Smith did not return a call seeking comment.
Phillip L.B. Halpern, one of the prosecutors on the case, said that in that capacity, he was “not personally troubled by Trump’s pardon” — in part because Hunter resigned from Congress and faced other consequences.
“As a private citizen, however, I’m appalled by Trump rewarding Hunter and other assorted political cronies while simply ignoring or excusing their brazen corruption,” he said.
Halpern said that with the pardon, members of the prosecution “begin to question whether their sacrifices were indeed worthwhile.”
On Wednesday, the White House announced that Hunter’s wife, Margaret, who pleaded guilty in the case and cooperated with prosecutors, had also received a pardon. She is seeking a divorce and began an eight-month sentence of home confinement in August, her attorney, David Beavans, said.
Trump has a fractured history when it comes to his view of criminal cases.
In contrast to his clemency for political friends is his disregard for findings of innocence in the Central Park jogger case.

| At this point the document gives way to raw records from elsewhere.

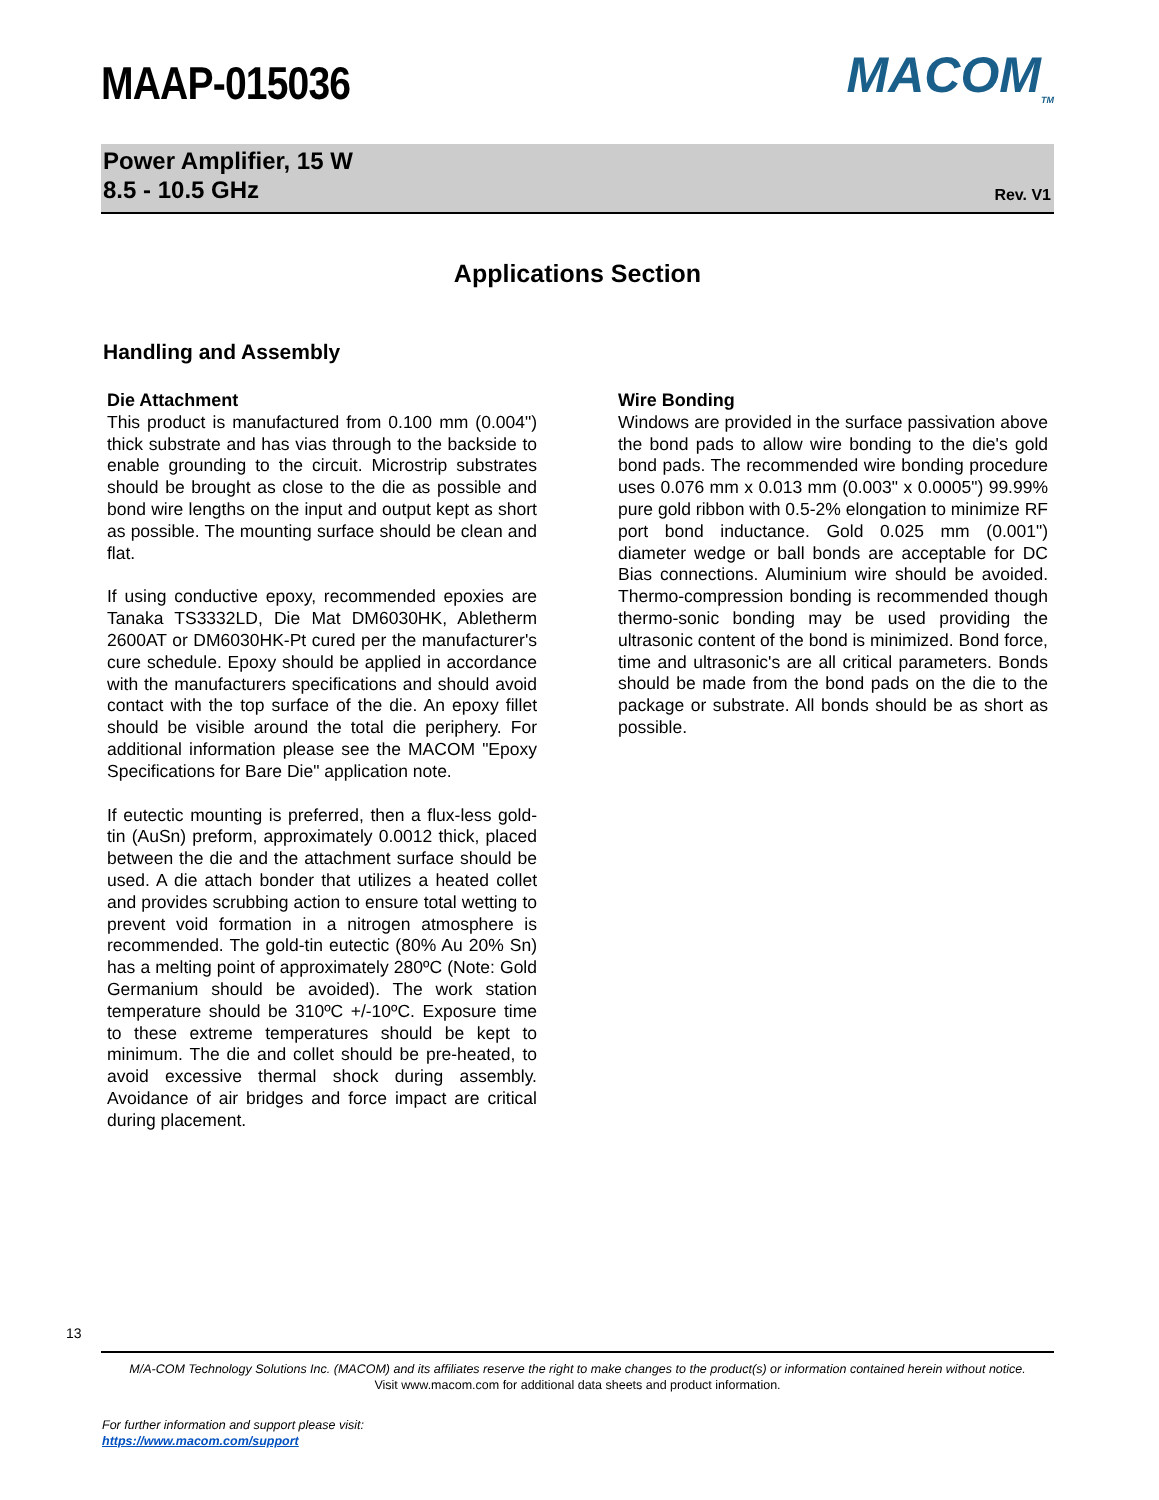MAAP-015036
MACOM<sub>TM</sub>
Power Amplifier, 15 W
8.5 - 10.5 GHz
Rev. V1
Applications Section
Handling and Assembly
Die Attachment
This product is manufactured from 0.100 mm (0.004") thick substrate and has vias through to the backside to enable grounding to the circuit. Microstrip substrates should be brought as close to the die as possible and bond wire lengths on the input and output kept as short as possible. The mounting surface should be clean and flat.
If using conductive epoxy, recommended epoxies are Tanaka TS3332LD, Die Mat DM6030HK, Abletherm 2600AT or DM6030HK-Pt cured per the manufacturer's cure schedule. Epoxy should be applied in accordance with the manufacturers specifications and should avoid contact with the top surface of the die. An epoxy fillet should be visible around the total die periphery. For additional information please see the MACOM "Epoxy Specifications for Bare Die" application note.
If eutectic mounting is preferred, then a flux-less gold-tin (AuSn) preform, approximately 0.0012 thick, placed between the die and the attachment surface should be used. A die attach bonder that utilizes a heated collet and provides scrubbing action to ensure total wetting to prevent void formation in a nitrogen atmosphere is recommended. The gold-tin eutectic (80% Au 20% Sn) has a melting point of approximately 280ºC (Note: Gold Germanium should be avoided). The work station temperature should be 310ºC +/-10ºC. Exposure time to these extreme temperatures should be kept to minimum. The die and collet should be pre-heated, to avoid excessive thermal shock during assembly. Avoidance of air bridges and force impact are critical during placement.
Wire Bonding
Windows are provided in the surface passivation above the bond pads to allow wire bonding to the die's gold bond pads. The recommended wire bonding procedure uses 0.076 mm x 0.013 mm (0.003" x 0.0005") 99.99% pure gold ribbon with 0.5-2% elongation to minimize RF port bond inductance. Gold 0.025 mm (0.001") diameter wedge or ball bonds are acceptable for DC Bias connections. Aluminium wire should be avoided. Thermo-compression bonding is recommended though thermo-sonic bonding may be used providing the ultrasonic content of the bond is minimized. Bond force, time and ultrasonic's are all critical parameters. Bonds should be made from the bond pads on the die to the package or substrate. All bonds should be as short as possible.
13
M/A-COM Technology Solutions Inc. (MACOM) and its affiliates reserve the right to make changes to the product(s) or information contained herein without notice.
Visit www.macom.com for additional data sheets and product information.
For further information and support please visit:
https://www.macom.com/support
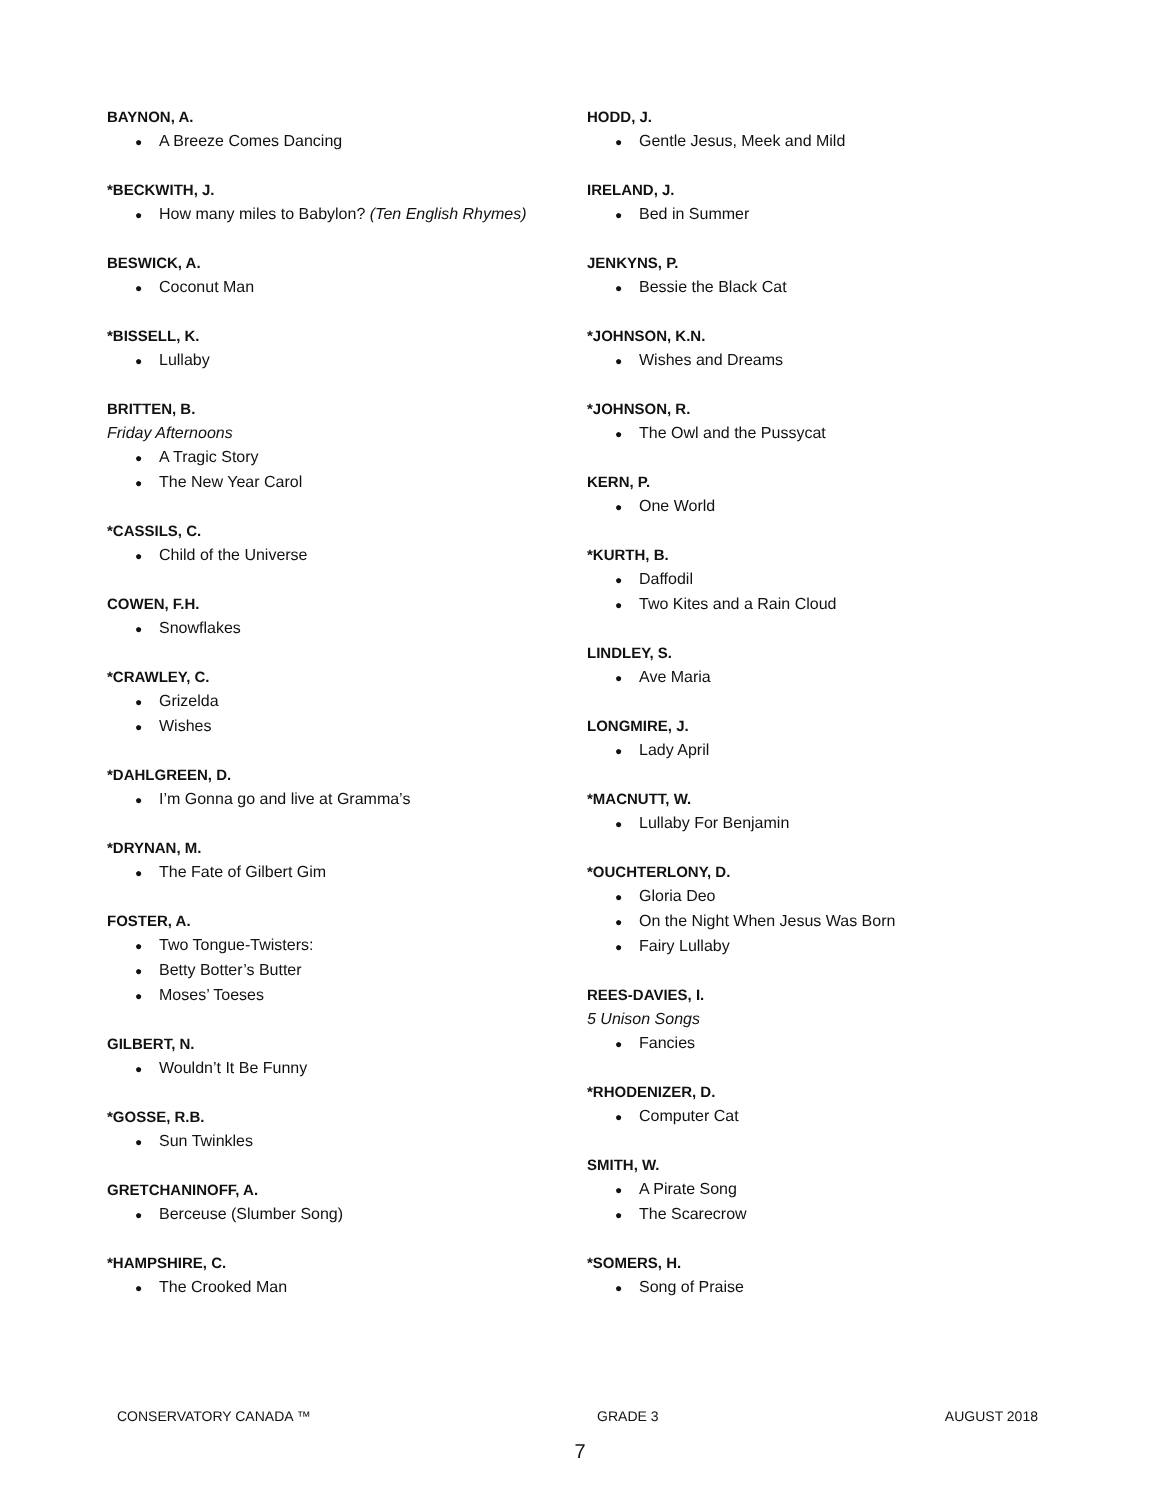BAYNON, A.
● A Breeze Comes Dancing
*BECKWITH, J.
● How many miles to Babylon? (Ten English Rhymes)
BESWICK, A.
● Coconut Man
*BISSELL, K.
● Lullaby
BRITTEN, B.
Friday Afternoons
● A Tragic Story
● The New Year Carol
*CASSILS, C.
● Child of the Universe
COWEN, F.H.
● Snowflakes
*CRAWLEY, C.
● Grizelda
● Wishes
*DAHLGREEN, D.
● I’m Gonna go and live at Gramma’s
*DRYNAN, M.
● The Fate of Gilbert Gim
FOSTER, A.
● Two Tongue-Twisters:
● Betty Botter’s Butter
● Moses’ Toeses
GILBERT, N.
● Wouldn’t It Be Funny
*GOSSE, R.B.
● Sun Twinkles
GRETCHANINOFF, A.
● Berceuse (Slumber Song)
*HAMPSHIRE, C.
● The Crooked Man
HODD, J.
● Gentle Jesus, Meek and Mild
IRELAND, J.
● Bed in Summer
JENKYNS, P.
● Bessie the Black Cat
*JOHNSON, K.N.
● Wishes and Dreams
*JOHNSON, R.
● The Owl and the Pussycat
KERN, P.
● One World
*KURTH, B.
● Daffodil
● Two Kites and a Rain Cloud
LINDLEY, S.
● Ave Maria
LONGMIRE, J.
● Lady April
*MACNUTT, W.
● Lullaby For Benjamin
*OUCHTERLONY, D.
● Gloria Deo
● On the Night When Jesus Was Born
● Fairy Lullaby
REES-DAVIES, I.
5 Unison Songs
● Fancies
*RHODENIZER, D.
● Computer Cat
SMITH, W.
● A Pirate Song
● The Scarecrow
*SOMERS, H.
● Song of Praise
CONSERVATORY CANADA ™ GRADE 3 AUGUST 2018
7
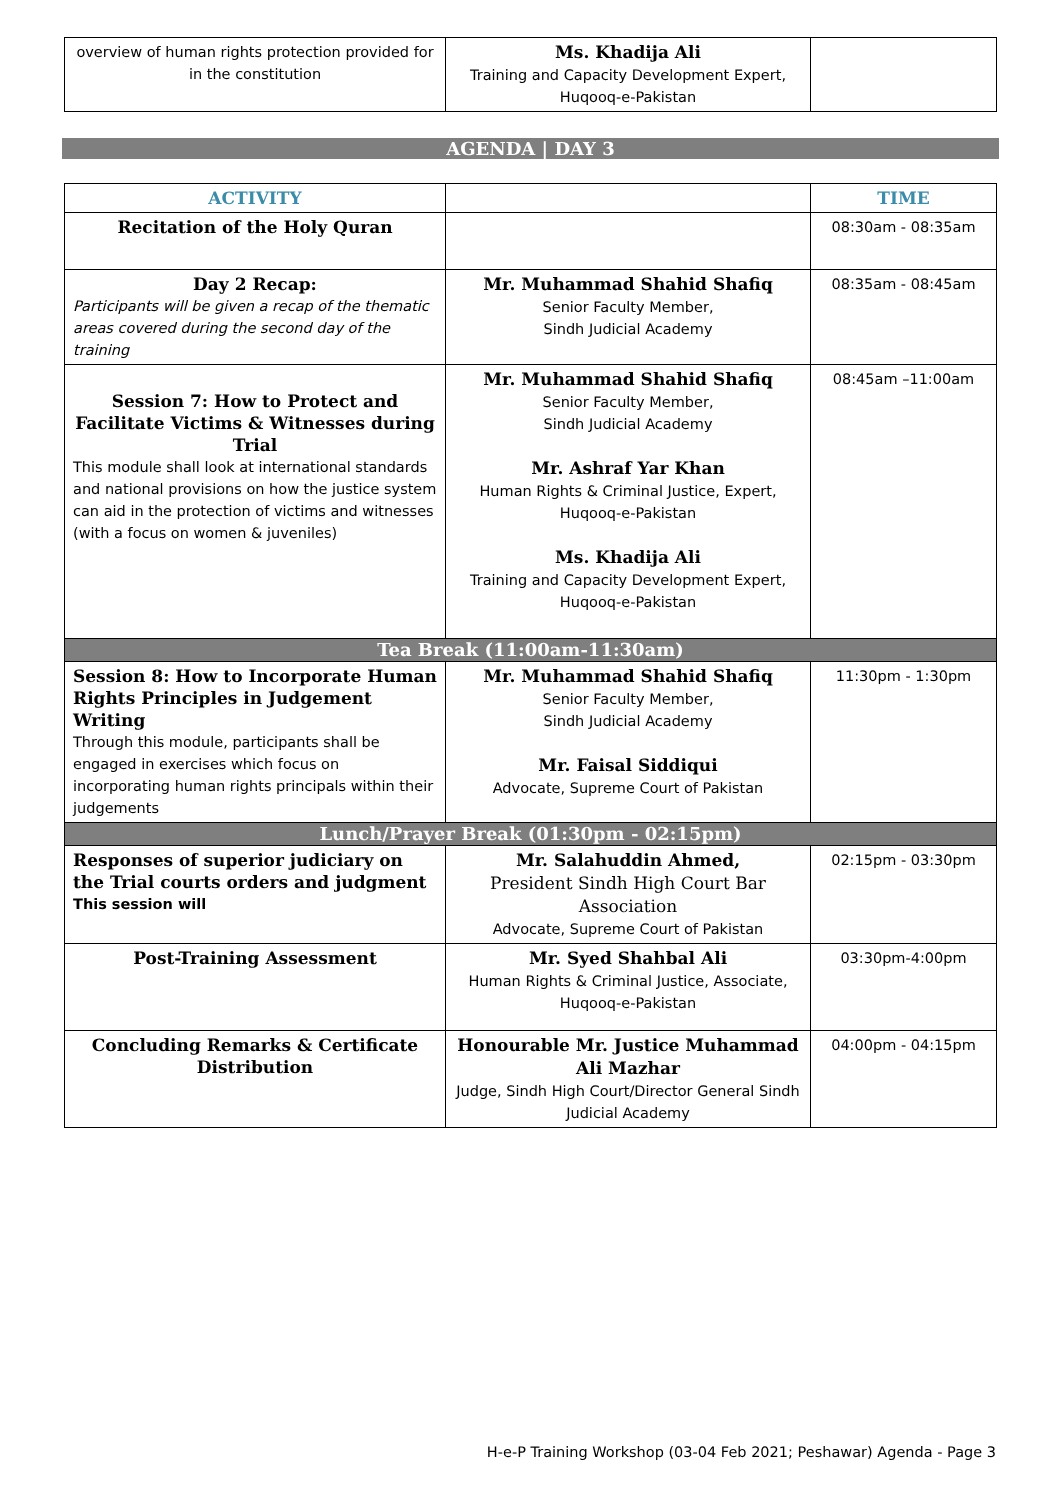| overview of human rights protection provided for in the constitution | Ms. Khadija Ali Training and Capacity Development Expert, Huqooq-e-Pakistan | |
AGENDA | DAY 3
| ACTIVITY | | TIME |
| Recitation of the Holy Quran | | 08:30am - 08:35am |
| Day 2 Recap: Participants will be given a recap of the thematic areas covered during the second day of the training | Mr. Muhammad Shahid Shafiq Senior Faculty Member, Sindh Judicial Academy | 08:35am - 08:45am |
| Session 7: How to Protect and Facilitate Victims & Witnesses during Trial This module shall look at international standards and national provisions on how the justice system can aid in the protection of victims and witnesses (with a focus on women & juveniles) | Mr. Muhammad Shahid Shafiq Senior Faculty Member, Sindh Judicial Academy Mr. Ashraf Yar Khan Human Rights & Criminal Justice, Expert, Huqooq-e-Pakistan Ms. Khadija Ali Training and Capacity Development Expert, Huqooq-e-Pakistan | 08:45am –11:00am |
| Tea Break (11:00am-11:30am) | | |
| Session 8: How to Incorporate Human Rights Principles in Judgement Writing Through this module, participants shall be engaged in exercises which focus on incorporating human rights principals within their judgements | Mr. Muhammad Shahid Shafiq Senior Faculty Member, Sindh Judicial Academy Mr. Faisal Siddiqui Advocate, Supreme Court of Pakistan | 11:30pm - 1:30pm |
| Lunch/Prayer Break (01:30pm - 02:15pm) | | |
| Responses of superior judiciary on the Trial courts orders and judgment This session will | Mr. Salahuddin Ahmed, President Sindh High Court Bar Association Advocate, Supreme Court of Pakistan | 02:15pm - 03:30pm |
| Post-Training Assessment | Mr. Syed Shahbal Ali Human Rights & Criminal Justice, Associate, Huqooq-e-Pakistan | 03:30pm-4:00pm |
| Concluding Remarks & Certificate Distribution | Honourable Mr. Justice Muhammad Ali Mazhar Judge, Sindh High Court/Director General Sindh Judicial Academy | 04:00pm - 04:15pm |
H-e-P Training Workshop (03-04 Feb 2021; Peshawar) Agenda - Page 3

In 1989, Trump took out a full-page ad in New York City’s four major newspapers, in which he called for a return of the death penalty, citing the case of five boys ages 14 to 16, four Black and one Hispanic, who were arrested in the case of a Central Park jogger who was beaten and raped. The ad brought Trump huge attention, but years later, the five were exonerated and received a $41 million settlement for wrongful imprisonment. Trump called the settlement a “disgrace” and has refused to apologize.
Matt Zapotosky and Alice Crites contributed to this report.